Düsseldorf-Hafen (/de/, "harbour") is an urban quarter of Düsseldorf, Germany, part of Borough 3, located on the river Rhine and the location of the city's docks.

The quarter covers 3.79 km2, and is predominantly commercial and industrial in nature, with a very small residential population. It had 110 residents in the year 2020, making it the Düsseldorf quarter with the lowest population density.

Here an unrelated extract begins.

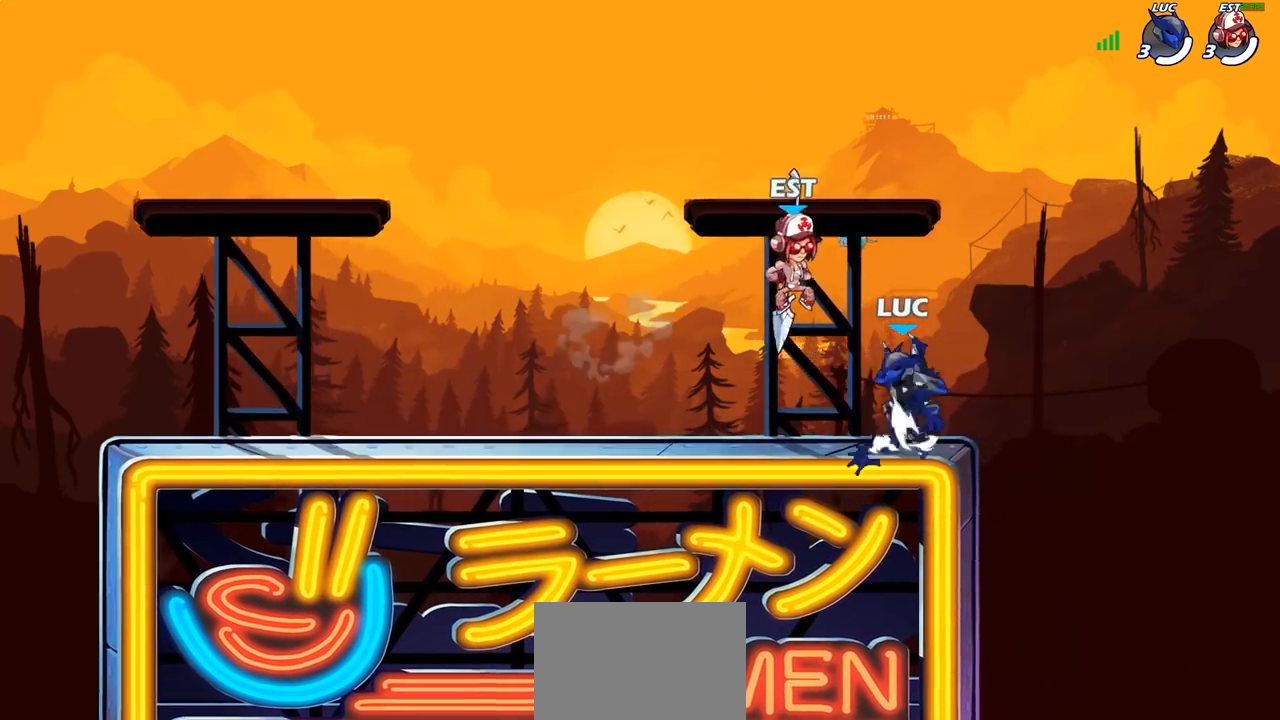
{"buttons": [], "left_stick": "right", "right_stick": "center", "events": [[17, "CROSS", "up"], [17, "right_stick", "down-left"], [33, "CROSS", "down"], [50, "CROSS", "up"], [50, "SQUARE", "up"], [67, "right_stick", "center"], [433, "left_stick", "right"]]}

The docks prospered for decades but lost much of their trade when Mannesmann closed its nearby pipe factory. As a result the eastern part of the docks started to be redeveloped, attracting businesses in the service sector such as media, design and fashion companies. One of the first new residents to the so-called Media Harbour was Westdeutscher Rundfunk with its current affairs TV and radio studios. Düsseldorf local radio station Antenne Düsseldorf is also based in the harbour area. One of the largest cinemas of Düsseldorf is in the Hafen. The Landtag (State parliament) of North Rhine-Westphalia and the Rheinturm are situated right next to the harbour.

Within the Hafen district is the Neuer Zollhof an ensemble of three warped-looking buildings by architect Frank Gehry and other postmodernist buildings. There are also many restaurants, bars, and a few clubs, which make the Hafen a prominent lifestyle district.

The western part of the area still has actively used docks for barges that transport materials on the Rhine. There are plans for further redevelopment with the construction of high end apartment buildings.

In 2003 the port company merged with the port of Neuss on the opposite bank of the Rhine to form Neuss-Düsseldorfer Häfen GmbH & Co. KG.